The government spends about $1 on healthcare of every $4 that Americans pay in federal income taxes.

The nation's tax bill comes due on Monday, when Americans rushing to file their federal income tax returns may find themselves wondering: What am I paying for?

It can be a difficult question to answer, considering Washington's dysfunction and the bureaucratic nightmares often faced by everyday Americans wishing to accomplish mundane financial goals, such as making payments on their federal student loans.

Americans' list of grievances with government is long, from the veterans care scandal to crumbling roads and bridges. As a result, the public no longer trusts the federal government. Just 19 percent of Americans tell pollsters that they trust Washington to do what's right a majority of the time.
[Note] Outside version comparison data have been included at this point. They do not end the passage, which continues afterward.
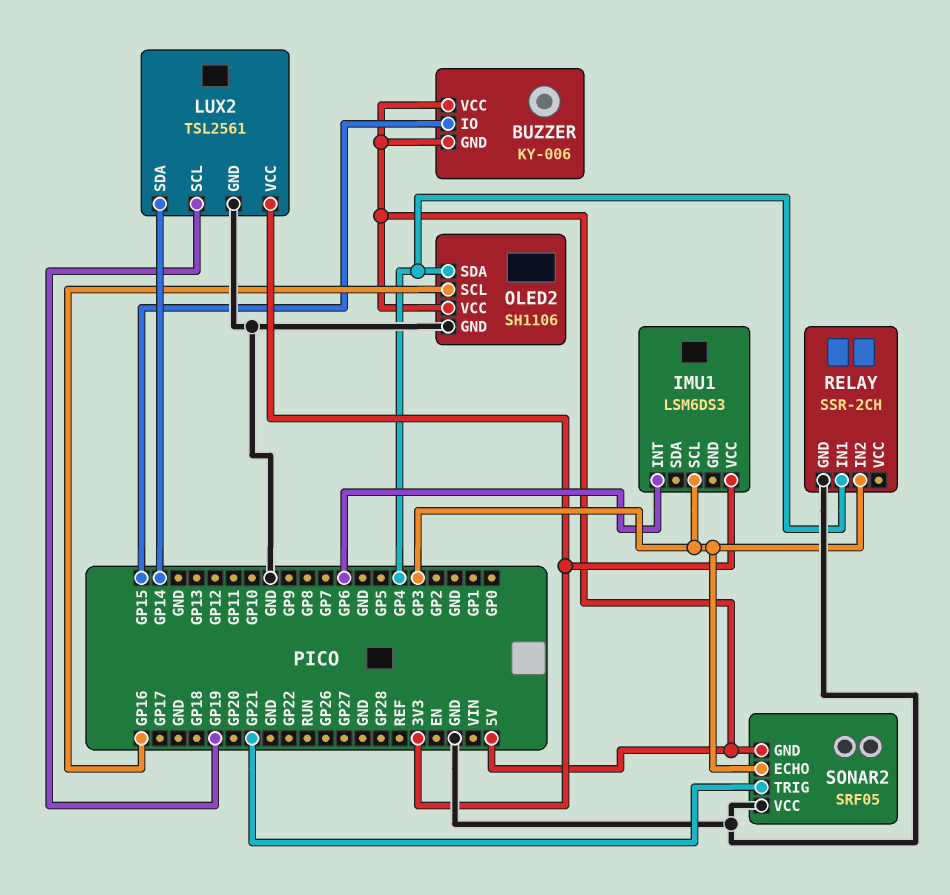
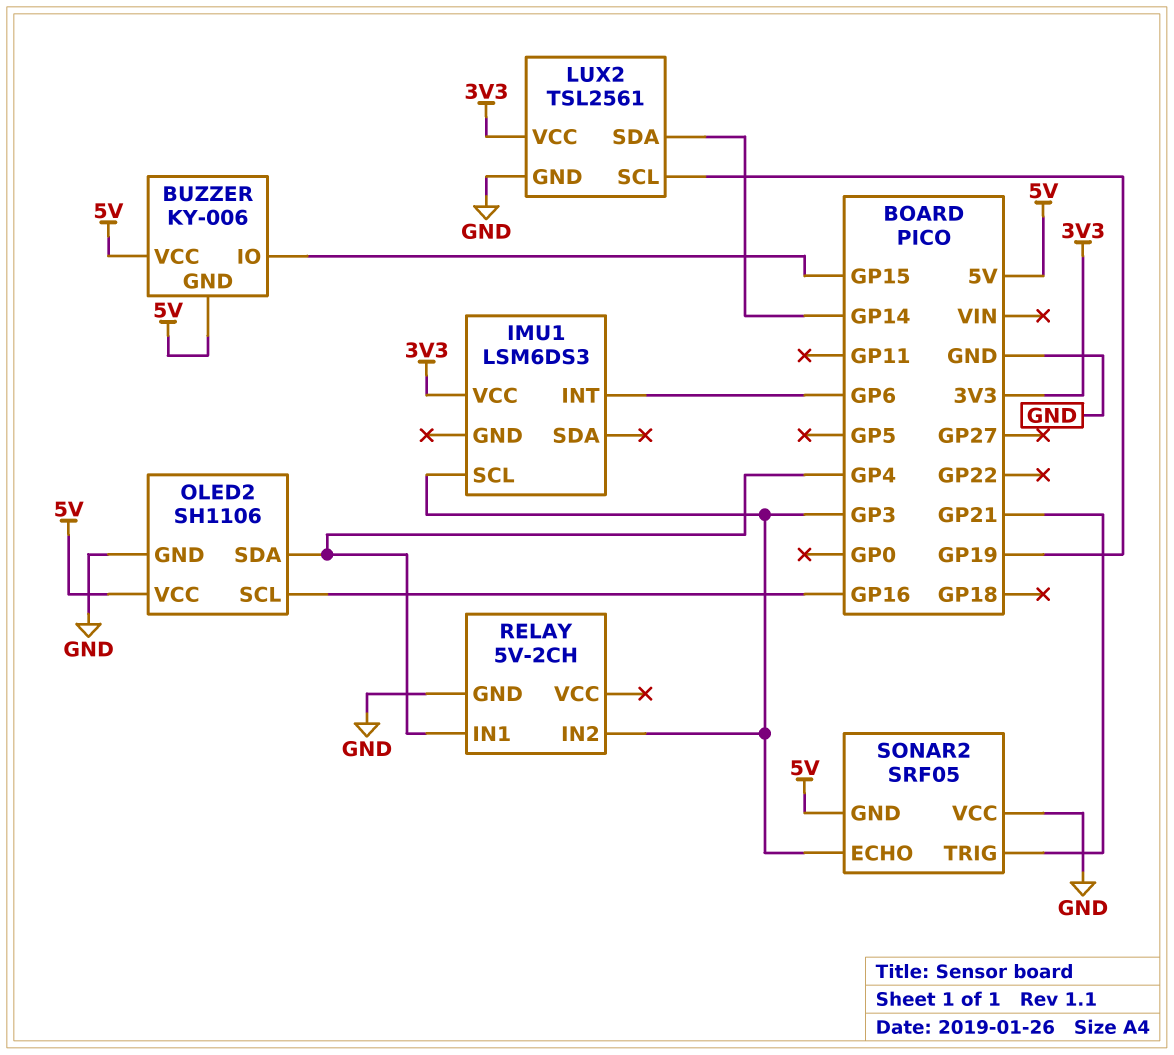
RELAY: SSR-2CH -> 5V-2CH

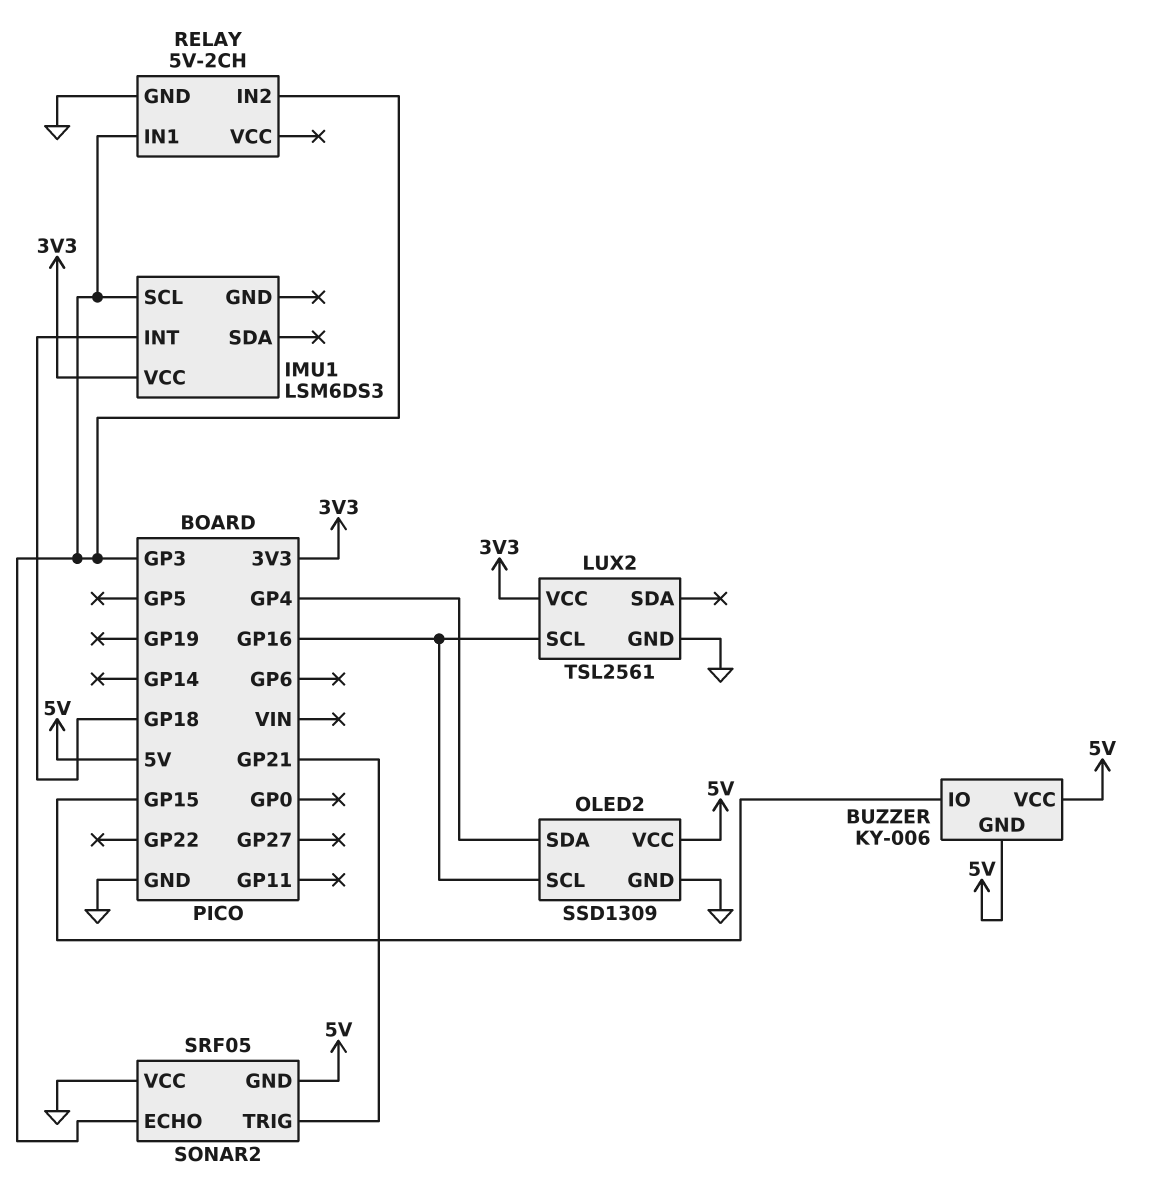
IMU1 pin INT: GP6 -> GP18
LUX2 pin SCL: GP19 -> GP16
LUX2 pin SDA: GP14 -> none
OLED2: SH1106 -> SSD1309
RELAY pin IN1: GP4 -> GP3

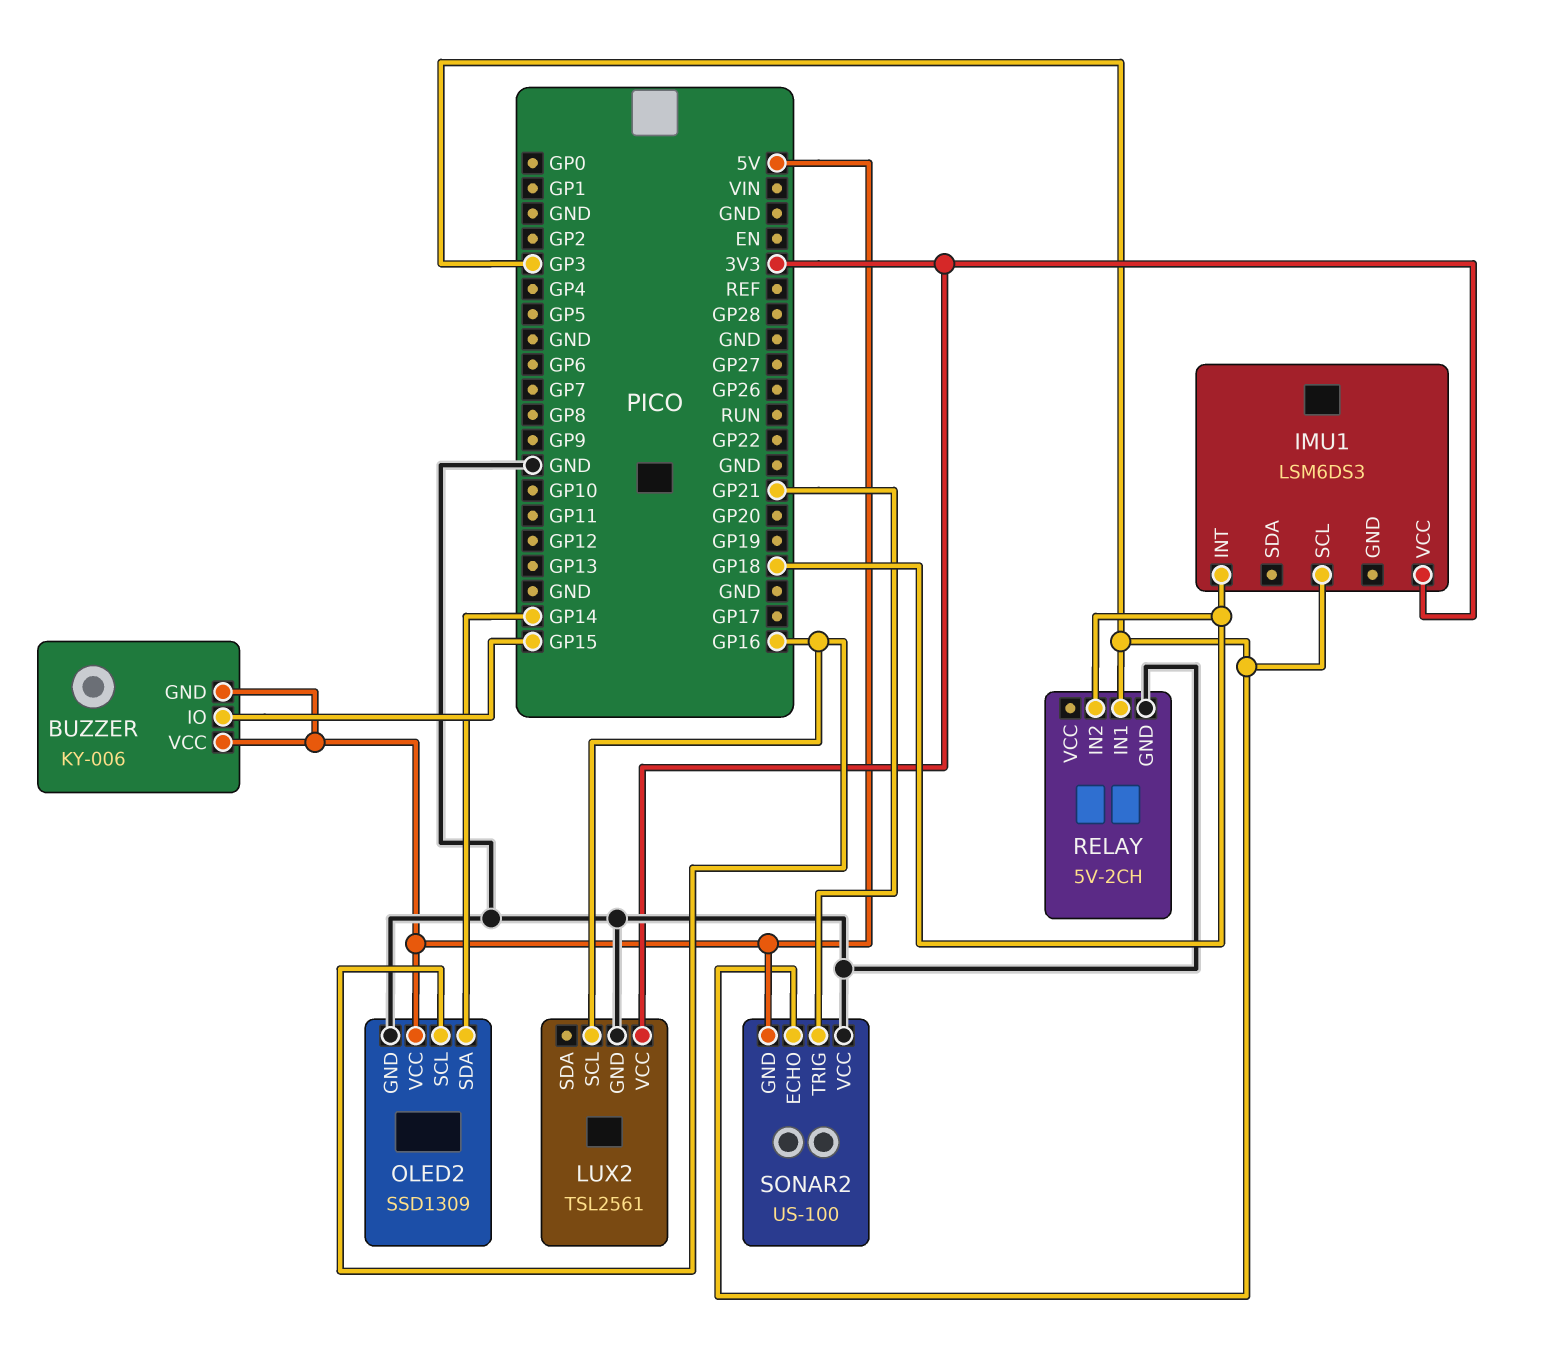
OLED2 pin SDA: GP4 -> GP14
RELAY pin IN2: GP3 -> GP18
SONAR2: SRF05 -> US-100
That's probably why about three in five Americans believe they're paying too much in taxes -- the most in 15 years, according to polling firm Gallup.

Federal spending of all those taxpayer dollars represents the nation's priorities. "Don't tell me what you value. Show me your budget, and I will tell you what you value," Vice President Joe Biden said in 2012.

Figures from the White House show what those values are.

About $1 of every $4 spent by the federal government in the 2014 fiscal year that was funded by income tax payments goes to health care, making it the nation's costliest expense. Most of that money is spent on health care for low-income and elderly Americans.

An additional one-fourth of federal expenditures go to military spending and related activities, White House data show.

That money, which represents about half of taxpayer-funded federal spending, dwarfs spending on education, programs designed to aid low-income Americans, law enforcement and foreign aid.

In fact, less than 2 percent of federal spending goes to education, White House data show.

The so-called taxpayer receipt mostly excludes federal programs not funded by traditional income taxes, such as unemployment insurance and Social Security.

So on Monday (or Tuesday if you live in Maine or Massachusetts), if you're waiting in line at your local post office to mail your tax forms to the Internal Revenue Service, take a moment to consider whether you're getting enough bang for your buck.